The Greatest Generation Memorial Park has been on the mind and radar of Thomaston Mayor Hays Arnold for about seven years.
Part of his vision entailed community supporters getting involved with donations and contributions to move the project along.
Recently, Community Enterprises of Thomaston made a $200,000 donation to the park. In sum total, the company has donated $495,000 to the project including $20,000 for the park master plan.
In a letter of thanks to the community, Arnold, in part, wrote, “Having the Greatest Generation Memorial Park as our gateway to our city will leave a positive and indelible mark on visitors and citizens alike. Thank you again for your continuing generosity to our community.”
GGMP will be built on approximately 40 acres across Highway 19 at Ingle’s Market on the north end of town between the fountain pond and the tennis courts. Several amenities are planned, including walking trails, pavilions, restrooms and an interactive fountain (similar in concept to the fountain at Olympic Park in Atlanta).

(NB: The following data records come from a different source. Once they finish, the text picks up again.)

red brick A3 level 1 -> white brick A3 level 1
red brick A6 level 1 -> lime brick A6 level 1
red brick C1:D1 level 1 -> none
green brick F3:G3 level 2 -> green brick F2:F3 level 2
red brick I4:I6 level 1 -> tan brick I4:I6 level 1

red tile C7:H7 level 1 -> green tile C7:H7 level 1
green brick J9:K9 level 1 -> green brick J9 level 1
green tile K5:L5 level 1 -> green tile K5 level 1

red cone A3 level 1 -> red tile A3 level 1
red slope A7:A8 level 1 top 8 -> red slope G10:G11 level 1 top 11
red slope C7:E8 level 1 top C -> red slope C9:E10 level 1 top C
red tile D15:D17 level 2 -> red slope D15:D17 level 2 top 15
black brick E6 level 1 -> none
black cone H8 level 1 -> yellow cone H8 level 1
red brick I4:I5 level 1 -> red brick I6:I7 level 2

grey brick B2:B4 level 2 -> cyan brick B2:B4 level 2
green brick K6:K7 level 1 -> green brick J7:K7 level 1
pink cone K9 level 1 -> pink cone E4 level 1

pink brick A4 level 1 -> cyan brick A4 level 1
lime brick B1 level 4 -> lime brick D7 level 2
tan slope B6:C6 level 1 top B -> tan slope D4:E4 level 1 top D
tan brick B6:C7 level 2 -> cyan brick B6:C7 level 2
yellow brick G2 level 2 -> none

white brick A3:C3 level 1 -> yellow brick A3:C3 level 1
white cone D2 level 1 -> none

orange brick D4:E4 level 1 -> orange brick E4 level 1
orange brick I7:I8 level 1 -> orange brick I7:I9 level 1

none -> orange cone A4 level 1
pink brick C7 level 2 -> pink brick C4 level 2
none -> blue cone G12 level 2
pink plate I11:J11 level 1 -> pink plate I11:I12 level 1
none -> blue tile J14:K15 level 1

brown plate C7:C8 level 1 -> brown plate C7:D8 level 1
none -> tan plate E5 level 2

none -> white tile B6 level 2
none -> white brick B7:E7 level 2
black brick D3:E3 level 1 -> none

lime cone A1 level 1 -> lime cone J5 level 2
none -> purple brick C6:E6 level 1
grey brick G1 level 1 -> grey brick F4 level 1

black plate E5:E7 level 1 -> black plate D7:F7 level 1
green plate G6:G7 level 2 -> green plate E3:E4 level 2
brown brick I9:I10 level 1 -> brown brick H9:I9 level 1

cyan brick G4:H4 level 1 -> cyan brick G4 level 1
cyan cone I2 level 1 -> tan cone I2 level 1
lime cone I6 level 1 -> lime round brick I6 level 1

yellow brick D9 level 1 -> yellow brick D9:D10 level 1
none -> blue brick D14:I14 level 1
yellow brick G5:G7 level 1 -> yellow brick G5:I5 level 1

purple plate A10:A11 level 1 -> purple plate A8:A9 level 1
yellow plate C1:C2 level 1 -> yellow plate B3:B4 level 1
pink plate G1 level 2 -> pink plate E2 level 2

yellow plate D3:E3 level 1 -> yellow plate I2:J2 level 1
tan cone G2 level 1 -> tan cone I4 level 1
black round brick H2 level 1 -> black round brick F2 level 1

“Community Enterprises is such a very important part of our community,” said Arnold on Wednesday. “The contributions they have made through the years are almost incomprehensible to folks.
“We are extremely fortunate as a community to have people of this sort here. We appreciate Mr. Neil Hightower and his family for the support they have given.”
While there isn’t a set timeline for the completion of the park, the price tag is expected to reach about $2.5 million in the long range after all phases have been completed.
Nearly $1 million has been received thus far.
“This latest donation has enabled the planning committee to move forward, finalizing plans for the first phase of the park,” noted Arnold. “We will look to begin reviewing bids for construction hopefully in the next few weeks. Maybe we can get construction started as early as this summer.”
According to Mayor Arnold, there have been a number of people who have expressed interest in making contributions and donations. He expects some of those contributions to start coming in when the park reaches the Memorial phase to honor war veterans and textile workers.
“I feel very confident that this community, as it has always done when the need is there, will step to the plate,” Arnold explained. “Thomaston was based on the textile industry here. We felt it was extremely important to remember that those people played an enormous part in the war effort just as our veterans did.
“They played a huge part because the defense industry is what kept things moving during the war.
“Folks here in Thomaston were turning out the tire cords and the fabrics used for things that were an integral part of the war effort.
“We felt they needed to be recognized because they were the economic fabric of this community.”
Attempts to reach Community Enterprises for comment prior to presstime were unsuccessful.